Farsi battezzare

 

Il seguente episodio avvenuto al fratello Luigi Francescon (1866-1964) conferma che il battesimo per immersione è un ordine del Signore a cui deve ubbidire chi ha creduto nel Vangelo.

Questo fratello mentre si trovava in America (dove era emigrato nel 1890), nel dicembre del 1891 nacque di nuovo. Entrò a fare parte di una Chiesa Presbiteriana Italiana di Chicago, chiesa che considerava il battesimo per immersione un’ordinamento non necessario. In questa chiesa fu prima eletto diacono, poi anziano e segretario della Comunità per collaborare col pastore Filippo Grilli che era stato inviato dall’Italia dal Comitato di evangelizzazione della Chiesa Valdese. All’inizio dell’anno 1894 questo fratello, mentre nella sua stanza stava meditando il passo ai Colossesi: "...essendo stati con lui sepolti nel battesimo, nel quale siete stati anche risuscitati con lui mediante la fede nella potenza di Dio che ha risuscitato lui dai morti" (Col. 2:12) sentì una voce che per due volte gli disse in maniera chiara: ‘Tu non hai ubbidito a questo mio comandamento". Dopo di ciò, andò dal pastore e dagli altri credenti a parlargli di questa sua esperienza ma tutti si opposero.

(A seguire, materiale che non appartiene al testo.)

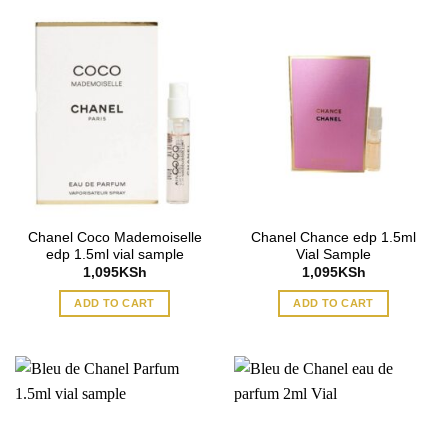
Chanel Coco Mademoiselle
Chanel Chance edp 1.5ml
edp 1.5ml vial sample
Vial Sample
1,095
KSh
1,095
KSh
ADD TO CART
ADD TO CART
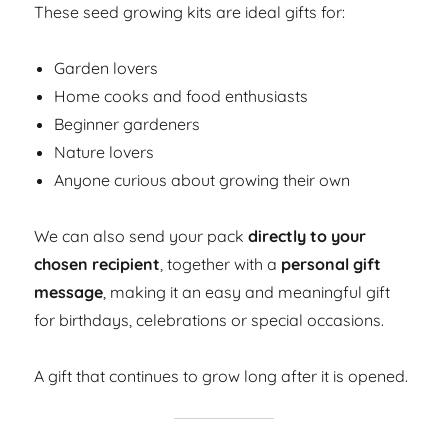
These seed growing kits are ideal gifts for:
Garden lovers
Home cooks and food enthusiasts
Beginner gardeners
Nature lovers
Anyone curious about growing their own
We can also send your pack
directly to your
chosen recipient
, together with a
personal gift
message
, making it an easy and meaningful gift
for birthdays, celebrations or special occasions.
A gift that continues to grow long after it is opened.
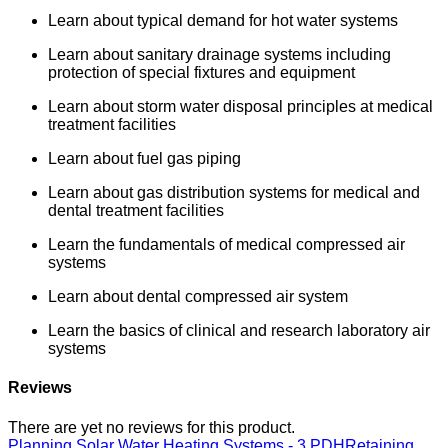
Learn about typical demand for hot water systems
Learn about sanitary drainage systems including
protection of special fixtures and equipment
Learn about storm water disposal principles at medical
treatment facilities
Learn about fuel gas piping
Learn about gas distribution systems for medical and
dental treatment facilities
Learn the fundamentals of medical compressed air
systems
Learn about dental compressed air system
Learn the basics of clinical and research laboratory air
systems
Reviews
There are yet no reviews for this product.
Planning Solar Water Heating Systems - 3 PDH
Retaining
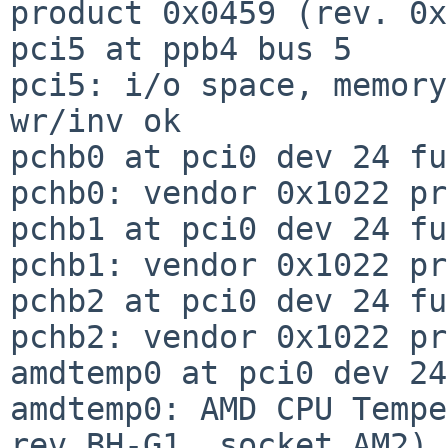
product 0x0459 (rev. 0x
pci5 at ppb4 bus 5

pci5: i/o space, memory
wr/inv ok

pchb0 at pci0 dev 24 fu
pchb0: vendor 0x1022 pr
pchb1 at pci0 dev 24 fu
pchb1: vendor 0x1022 pr
pchb2 at pci0 dev 24 fu
pchb2: vendor 0x1022 pr
amdtemp0 at pci0 dev 24
amdtemp0: AMD CPU Tempe
rev BH-G1, socket AM2)
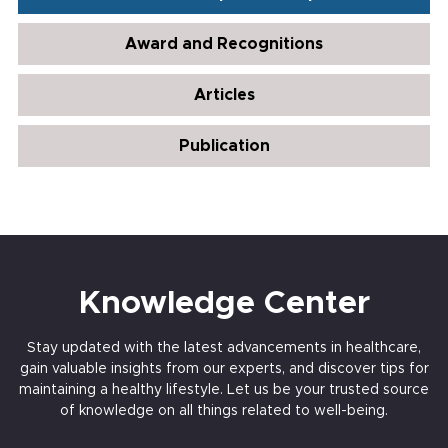
Award and Recognitions
Articles
Publication
Knowledge Center
Stay updated with the latest advancements in healthcare,
gain valuable insights from our experts, and discover tips for
maintaining a healthy lifestyle. Let us be your trusted source
of knowledge on all things related to well-being.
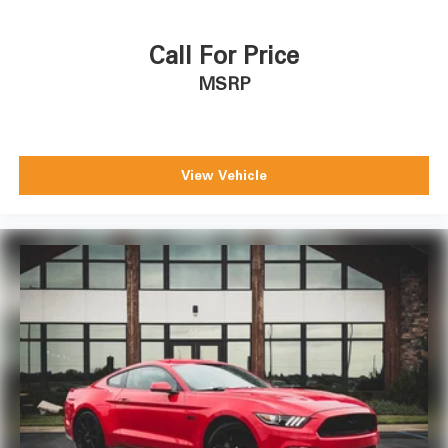
Call For Price
MSRP
View Vehicle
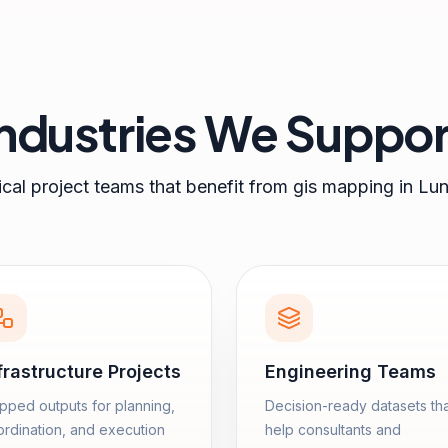
Industries We Suppor
cal project teams that benefit from
gis mapping
in
Lun
frastructure Projects
Engineering Teams
ped outputs for planning,
Decision-ready datasets th
rdination, and execution
help consultants and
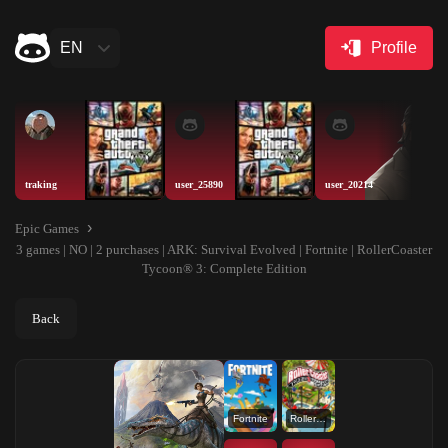
EN
Profile
traking
user_25890
user_20214
Epic Games
3 games | NO | 2 purchases | ARK: Survival Evolved | Fortnite | RollerCoaster
Tycoon® 3: Complete Edition
Back
Fortnite
RollerCoaster Tycoon® 3: Complete Edition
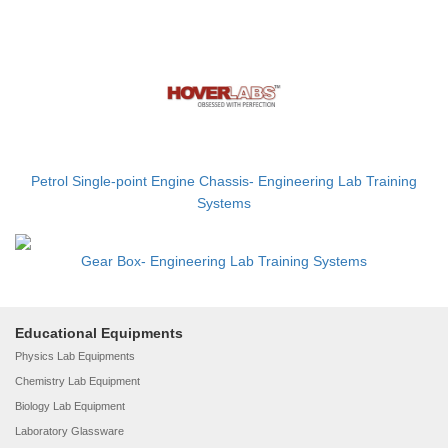
Petrol Single-point Engine Chassis- Engineering Lab Training
Systems
Gear Box- Engineering Lab Training Systems
Educational Equipments
Physics Lab Equipments
Chemistry Lab Equipment
Biology Lab Equipment
Laboratory Glassware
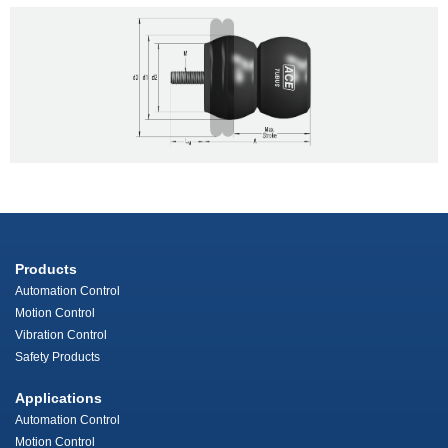
Products
Automation Control
Motion Control
Vibration Control
Safety Products
Applications
Automation Control
Motion Control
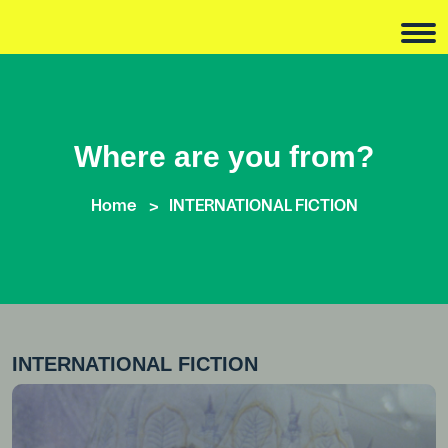
Where are you from?
Home
INTERNATIONAL FICTION
INTERNATIONAL FICTION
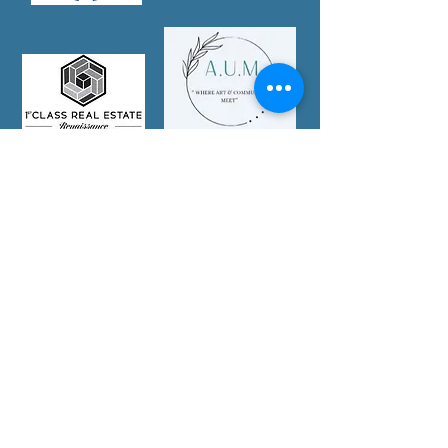
Partner With Us Today!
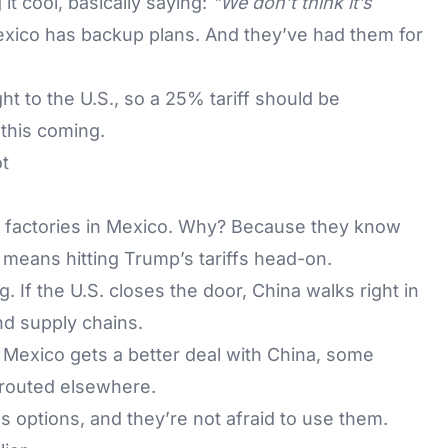
it cool, basically saying:
"We don’t think it’s
xico has backup plans. And they’ve had them for
t to the U.S., so a 25% tariff should be
this coming.
t
 factories in Mexico. Why? Because they know
 means hitting Trump’s tariffs head-on.
g. If the U.S. closes the door, China walks right in
nd supply chains.
f Mexico gets a better deal with China, some
routed elsewhere.
as options, and they’re not afraid to use them.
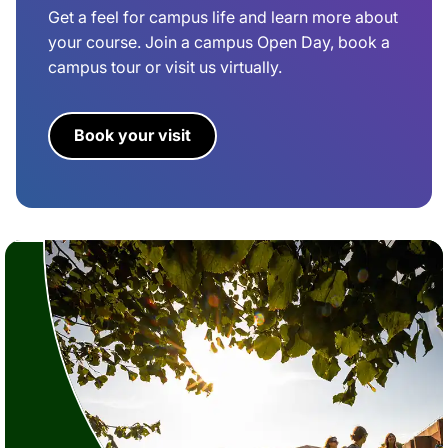
Get a feel for campus life and learn more about
your course. Join a campus Open Day, book a
campus tour or visit us virtually.
Book your visit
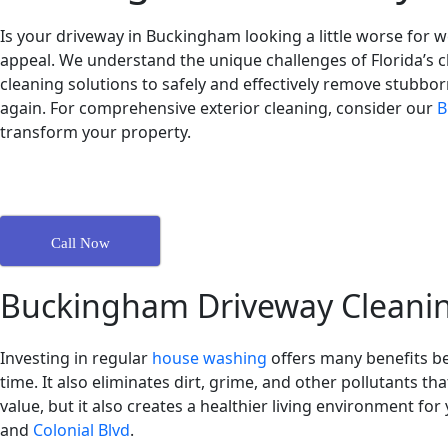
Is your driveway in Buckingham looking a little worse for
appeal. We understand the unique challenges of Florida’s cl
cleaning solutions to safely and effectively remove stubborn
again. For comprehensive exterior cleaning, consider our
B
transform your property.
Call Now
Buckingham Driveway Cleanin
Investing in regular
house washing
offers many benefits b
time. It also eliminates dirt, grime, and other pollutants th
value, but it also creates a healthier living environment f
and
Colonial Blvd
.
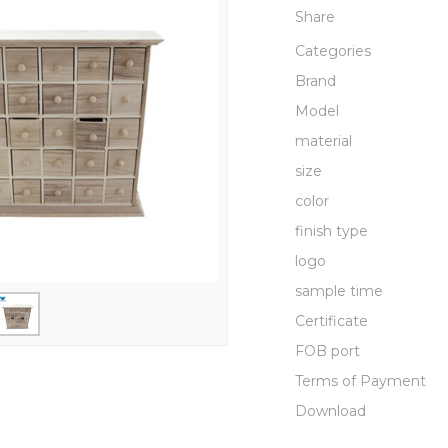
Share
Categories
Brand
Model
material
size
color
finish type
logo
sample time
Certificate
FOB port
Terms of Payment
Download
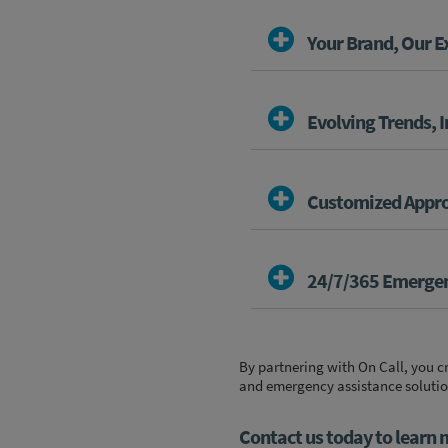
Your Brand, Our E
Evolving Trends, 
Customized Appr
24/7/365 Emergen
By partnering with On Call, you 
and emergency assistance solutions
Contact us today to learn 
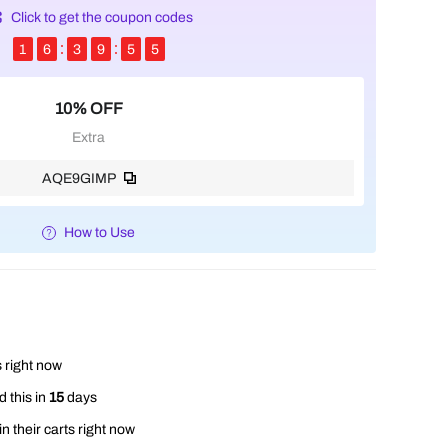
Click to get the coupon codes
1
6
3
9
5
4
10% OFF
Extra
AQE9GIMP
How to Use
 right now
 this in
15
days
n their carts right now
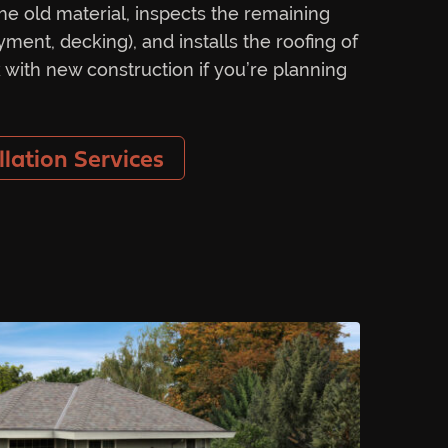
he old material, inspects the remaining
yment, decking), and installs the roofing of
 with new construction if you’re planning
llation Services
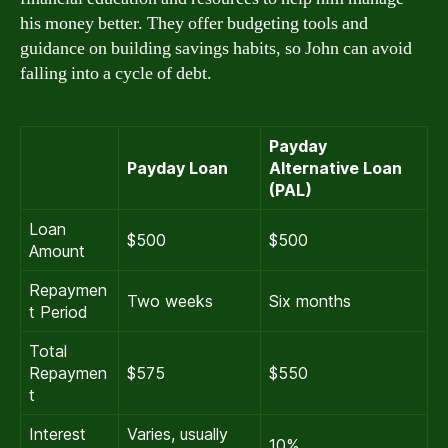
his money better. They offer budgeting tools and
guidance on building savings habits, so John can avoid
falling into a cycle of debt.
Payday
Payday Loan
Alternative Loan
(PAL)
Loan
$500
$500
Amount
Repaymen
Two weeks
Six months
t Period
Total
Repaymen
$575
$550
t
Interest
Varies, usually
10%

Lui però, essendo stato da Dio convinto che doveva farsi battezzare per immersione, in seguito si fece battezzare per immersione, come dice la Scrittura e come la voce divina gli aveva confermato; questo avvenne nel 1903 nelle acque di un lago. Dopo di ciò Francescon diede le sue dimissioni sia da anziano che da membro della chiesa presbiteriana.